The Met Office has issued a yellow weather warning for gales and heavy rain across the North East tonight.
Strong winds are expected between 8pm tonight and 10am tomorrow, while a rain warning is also in place between 5pm today and 8am tomorrow with 30mm to 40 mm of rain forecast within six to nine hours which is likely to lead to flooding of some sections of road and perhaps also properties.
The Met Office's chief forecaster's assessment states: 'Gales and local severe gales are expected to arrive in the west of the region later on Tuesday evening and move eastwards overnight.
'Heavy rain will be an additional hazard, especially in the north of the warning area, resulting in especially difficult driving conditions. This warning has been expanded further south across Wales and also includes the far southeast of England, whilst the strongest winds are now less likely to affect Northern Ireland, southern Scotland and the far north of England, so these areas have been removed.'
Highways England has also advised drivers to check the weather forecast and road conditions before they travel later this evening. It has issued a Severe Weather Alert for users of high-sided vehicles, caravans and motorbikes who are advised to take extra care when travelling due to the increased risk of these vehicles being blown over.

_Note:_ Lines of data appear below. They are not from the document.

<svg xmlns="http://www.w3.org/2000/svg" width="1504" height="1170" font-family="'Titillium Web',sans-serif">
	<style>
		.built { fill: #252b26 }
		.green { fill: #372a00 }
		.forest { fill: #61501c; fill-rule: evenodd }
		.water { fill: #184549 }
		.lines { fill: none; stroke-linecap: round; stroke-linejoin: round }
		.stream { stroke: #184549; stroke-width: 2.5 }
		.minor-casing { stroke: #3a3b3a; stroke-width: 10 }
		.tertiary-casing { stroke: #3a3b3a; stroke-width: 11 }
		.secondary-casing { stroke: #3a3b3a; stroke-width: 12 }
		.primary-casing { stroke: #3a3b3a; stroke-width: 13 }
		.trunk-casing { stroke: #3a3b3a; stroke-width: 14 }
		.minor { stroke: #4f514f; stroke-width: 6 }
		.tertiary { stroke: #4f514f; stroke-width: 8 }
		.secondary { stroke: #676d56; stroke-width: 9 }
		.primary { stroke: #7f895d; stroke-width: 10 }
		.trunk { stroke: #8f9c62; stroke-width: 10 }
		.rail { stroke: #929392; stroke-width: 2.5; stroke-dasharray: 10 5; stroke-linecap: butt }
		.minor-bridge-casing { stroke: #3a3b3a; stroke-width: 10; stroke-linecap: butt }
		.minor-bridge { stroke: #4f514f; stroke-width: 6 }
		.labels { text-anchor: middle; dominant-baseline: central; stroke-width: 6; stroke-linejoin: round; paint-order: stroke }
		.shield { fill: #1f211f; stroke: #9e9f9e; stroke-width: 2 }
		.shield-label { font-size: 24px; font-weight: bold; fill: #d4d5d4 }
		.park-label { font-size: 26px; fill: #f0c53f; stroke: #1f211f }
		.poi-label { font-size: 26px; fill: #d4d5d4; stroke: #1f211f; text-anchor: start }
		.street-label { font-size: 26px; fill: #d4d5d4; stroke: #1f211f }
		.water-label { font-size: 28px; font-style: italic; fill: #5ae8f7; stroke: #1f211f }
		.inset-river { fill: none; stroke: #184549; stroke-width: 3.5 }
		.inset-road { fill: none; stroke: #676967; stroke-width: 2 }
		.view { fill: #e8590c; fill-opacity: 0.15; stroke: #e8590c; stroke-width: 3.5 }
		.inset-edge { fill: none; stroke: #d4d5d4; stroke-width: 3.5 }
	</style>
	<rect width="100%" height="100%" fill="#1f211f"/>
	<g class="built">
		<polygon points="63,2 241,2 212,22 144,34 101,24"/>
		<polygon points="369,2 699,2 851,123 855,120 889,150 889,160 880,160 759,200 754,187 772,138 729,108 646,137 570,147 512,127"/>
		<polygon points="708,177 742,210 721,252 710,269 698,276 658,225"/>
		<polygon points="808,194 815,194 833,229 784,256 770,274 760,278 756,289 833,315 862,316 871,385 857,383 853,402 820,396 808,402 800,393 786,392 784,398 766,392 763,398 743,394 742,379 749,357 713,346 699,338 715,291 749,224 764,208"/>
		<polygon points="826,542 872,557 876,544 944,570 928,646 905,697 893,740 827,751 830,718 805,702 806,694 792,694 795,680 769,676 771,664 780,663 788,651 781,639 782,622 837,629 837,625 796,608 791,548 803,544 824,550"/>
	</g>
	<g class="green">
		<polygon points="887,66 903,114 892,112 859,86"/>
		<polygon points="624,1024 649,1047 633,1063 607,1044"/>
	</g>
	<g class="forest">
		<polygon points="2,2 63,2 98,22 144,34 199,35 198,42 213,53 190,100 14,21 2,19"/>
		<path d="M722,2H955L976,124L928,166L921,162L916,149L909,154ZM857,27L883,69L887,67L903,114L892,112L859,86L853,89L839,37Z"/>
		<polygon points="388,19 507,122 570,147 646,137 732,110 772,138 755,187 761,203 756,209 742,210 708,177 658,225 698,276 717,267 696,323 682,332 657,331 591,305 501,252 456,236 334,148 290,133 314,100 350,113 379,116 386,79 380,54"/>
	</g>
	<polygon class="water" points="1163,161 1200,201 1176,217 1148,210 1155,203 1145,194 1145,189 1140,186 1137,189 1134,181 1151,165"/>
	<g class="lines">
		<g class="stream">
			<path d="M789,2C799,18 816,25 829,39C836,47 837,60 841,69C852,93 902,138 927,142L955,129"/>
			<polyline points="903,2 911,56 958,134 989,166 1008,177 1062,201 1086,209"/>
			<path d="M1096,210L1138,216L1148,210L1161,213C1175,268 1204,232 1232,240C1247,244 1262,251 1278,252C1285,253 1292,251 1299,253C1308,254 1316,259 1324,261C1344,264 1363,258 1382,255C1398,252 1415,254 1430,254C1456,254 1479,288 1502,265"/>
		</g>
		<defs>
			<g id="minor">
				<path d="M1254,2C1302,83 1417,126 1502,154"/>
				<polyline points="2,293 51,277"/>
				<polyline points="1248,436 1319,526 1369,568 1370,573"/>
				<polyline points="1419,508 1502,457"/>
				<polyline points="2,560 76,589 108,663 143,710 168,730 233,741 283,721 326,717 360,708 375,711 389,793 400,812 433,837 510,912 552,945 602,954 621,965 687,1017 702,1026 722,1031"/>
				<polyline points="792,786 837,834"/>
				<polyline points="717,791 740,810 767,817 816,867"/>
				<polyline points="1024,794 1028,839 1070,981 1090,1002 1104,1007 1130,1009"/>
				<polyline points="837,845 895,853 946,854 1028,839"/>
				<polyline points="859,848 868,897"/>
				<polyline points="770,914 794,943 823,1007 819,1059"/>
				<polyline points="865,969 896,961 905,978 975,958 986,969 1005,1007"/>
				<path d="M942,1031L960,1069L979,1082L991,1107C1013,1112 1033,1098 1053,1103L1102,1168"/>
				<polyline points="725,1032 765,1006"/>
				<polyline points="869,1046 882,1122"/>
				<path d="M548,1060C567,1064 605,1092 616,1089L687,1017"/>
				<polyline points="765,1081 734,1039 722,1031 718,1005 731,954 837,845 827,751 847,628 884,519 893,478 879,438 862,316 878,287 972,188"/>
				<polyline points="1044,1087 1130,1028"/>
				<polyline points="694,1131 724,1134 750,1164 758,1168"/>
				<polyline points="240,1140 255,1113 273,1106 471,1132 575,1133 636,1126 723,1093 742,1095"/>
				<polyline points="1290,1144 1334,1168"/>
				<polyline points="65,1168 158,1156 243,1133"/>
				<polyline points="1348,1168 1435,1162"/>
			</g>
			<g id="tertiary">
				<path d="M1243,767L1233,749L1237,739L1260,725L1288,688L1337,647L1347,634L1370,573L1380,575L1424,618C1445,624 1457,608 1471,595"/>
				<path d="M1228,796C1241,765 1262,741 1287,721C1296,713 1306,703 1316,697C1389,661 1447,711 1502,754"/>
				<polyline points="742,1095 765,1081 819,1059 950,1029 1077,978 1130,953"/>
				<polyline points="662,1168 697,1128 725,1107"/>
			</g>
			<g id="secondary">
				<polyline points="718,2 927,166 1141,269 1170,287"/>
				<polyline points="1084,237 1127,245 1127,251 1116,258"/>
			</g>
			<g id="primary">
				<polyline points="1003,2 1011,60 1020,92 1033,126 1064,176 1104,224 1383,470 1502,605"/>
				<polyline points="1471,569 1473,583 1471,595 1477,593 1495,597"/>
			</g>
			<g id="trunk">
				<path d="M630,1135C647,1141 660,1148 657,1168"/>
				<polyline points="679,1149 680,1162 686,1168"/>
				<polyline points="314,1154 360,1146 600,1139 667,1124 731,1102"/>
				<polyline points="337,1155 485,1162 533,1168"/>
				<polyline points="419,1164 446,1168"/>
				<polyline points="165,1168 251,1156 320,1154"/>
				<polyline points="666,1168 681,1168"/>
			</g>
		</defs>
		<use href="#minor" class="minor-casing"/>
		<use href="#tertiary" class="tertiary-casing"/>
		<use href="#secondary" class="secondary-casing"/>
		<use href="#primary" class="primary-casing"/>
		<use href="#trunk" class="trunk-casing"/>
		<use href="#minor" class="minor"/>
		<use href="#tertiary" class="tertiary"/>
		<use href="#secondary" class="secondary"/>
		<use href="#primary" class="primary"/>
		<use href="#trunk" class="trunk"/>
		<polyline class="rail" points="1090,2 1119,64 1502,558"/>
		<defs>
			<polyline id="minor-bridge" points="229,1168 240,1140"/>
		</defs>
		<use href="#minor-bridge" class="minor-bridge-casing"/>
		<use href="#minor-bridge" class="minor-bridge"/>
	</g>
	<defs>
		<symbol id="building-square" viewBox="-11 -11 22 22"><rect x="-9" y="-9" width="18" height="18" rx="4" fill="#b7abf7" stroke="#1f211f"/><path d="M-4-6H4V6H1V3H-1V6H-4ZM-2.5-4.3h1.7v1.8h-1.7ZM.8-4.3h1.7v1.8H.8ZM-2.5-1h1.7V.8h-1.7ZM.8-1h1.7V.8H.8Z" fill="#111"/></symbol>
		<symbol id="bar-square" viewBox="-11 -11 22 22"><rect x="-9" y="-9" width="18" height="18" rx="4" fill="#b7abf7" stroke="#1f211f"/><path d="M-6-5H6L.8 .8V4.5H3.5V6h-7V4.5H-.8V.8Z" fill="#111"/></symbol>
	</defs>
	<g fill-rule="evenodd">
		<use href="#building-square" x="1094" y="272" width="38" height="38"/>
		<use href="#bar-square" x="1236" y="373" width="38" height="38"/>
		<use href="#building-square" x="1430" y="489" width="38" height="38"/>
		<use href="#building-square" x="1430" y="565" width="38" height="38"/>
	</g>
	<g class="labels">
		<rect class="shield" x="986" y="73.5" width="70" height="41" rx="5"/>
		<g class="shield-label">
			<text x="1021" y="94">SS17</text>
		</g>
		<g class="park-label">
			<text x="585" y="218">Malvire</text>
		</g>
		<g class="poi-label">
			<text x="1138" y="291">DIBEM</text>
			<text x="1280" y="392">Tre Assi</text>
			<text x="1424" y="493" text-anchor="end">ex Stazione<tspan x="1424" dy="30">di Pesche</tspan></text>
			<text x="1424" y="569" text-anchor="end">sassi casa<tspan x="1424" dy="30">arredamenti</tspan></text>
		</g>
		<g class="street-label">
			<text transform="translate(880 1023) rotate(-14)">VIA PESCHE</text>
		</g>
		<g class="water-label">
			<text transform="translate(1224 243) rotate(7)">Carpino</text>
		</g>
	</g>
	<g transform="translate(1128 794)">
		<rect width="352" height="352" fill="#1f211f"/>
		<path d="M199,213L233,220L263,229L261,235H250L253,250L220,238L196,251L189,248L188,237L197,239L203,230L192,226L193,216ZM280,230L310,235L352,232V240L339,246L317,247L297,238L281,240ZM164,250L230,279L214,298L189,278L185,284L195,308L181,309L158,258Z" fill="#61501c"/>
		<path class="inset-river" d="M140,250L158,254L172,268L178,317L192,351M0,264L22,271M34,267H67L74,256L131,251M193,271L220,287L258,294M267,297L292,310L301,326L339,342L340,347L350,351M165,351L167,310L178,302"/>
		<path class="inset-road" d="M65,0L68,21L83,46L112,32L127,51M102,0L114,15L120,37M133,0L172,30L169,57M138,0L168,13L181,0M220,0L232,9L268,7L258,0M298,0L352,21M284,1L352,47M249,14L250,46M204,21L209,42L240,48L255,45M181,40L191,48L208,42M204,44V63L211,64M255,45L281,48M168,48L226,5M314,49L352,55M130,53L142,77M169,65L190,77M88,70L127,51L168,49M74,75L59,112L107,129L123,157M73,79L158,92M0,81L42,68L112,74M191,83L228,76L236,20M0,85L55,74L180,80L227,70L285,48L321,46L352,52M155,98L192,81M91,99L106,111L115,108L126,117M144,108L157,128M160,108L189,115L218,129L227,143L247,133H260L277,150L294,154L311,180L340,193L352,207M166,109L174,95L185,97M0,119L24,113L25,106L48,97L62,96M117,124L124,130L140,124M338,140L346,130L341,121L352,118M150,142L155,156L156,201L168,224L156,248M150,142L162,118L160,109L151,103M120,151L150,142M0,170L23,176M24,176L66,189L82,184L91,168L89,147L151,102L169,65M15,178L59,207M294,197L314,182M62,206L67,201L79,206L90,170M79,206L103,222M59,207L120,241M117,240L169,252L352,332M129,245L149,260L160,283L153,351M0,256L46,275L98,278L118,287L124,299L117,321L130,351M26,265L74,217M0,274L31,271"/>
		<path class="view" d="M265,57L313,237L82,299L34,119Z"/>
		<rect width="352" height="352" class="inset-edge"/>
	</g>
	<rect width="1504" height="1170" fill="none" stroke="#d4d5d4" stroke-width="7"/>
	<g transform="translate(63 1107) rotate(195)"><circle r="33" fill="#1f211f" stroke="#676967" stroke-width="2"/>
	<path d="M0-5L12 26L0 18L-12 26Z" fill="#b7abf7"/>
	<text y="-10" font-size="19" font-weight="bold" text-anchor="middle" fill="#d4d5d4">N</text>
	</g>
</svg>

Highways England, which is responsible for motorways and other major roads in England, is working closely with the Met Office to monitor weather conditions and maintain safe roads and reliable journeys.
Drivers are advised to plan for their journey before they set out, checking the forecast and road conditions and to leave extra time if travel conditions are poor and delaying their journey if the weather becomes severe.
Up-to-date information on road conditions on England's motorways and trunk roads is available on the Traffic England website at www.trafficengland.co.uk, by calling 0300 123 5000 or following the @HighwaysEngland Twitter feed.
For information on weather conditions, visit the Met Office website www.metoffice.gov.uk or listen to local radio.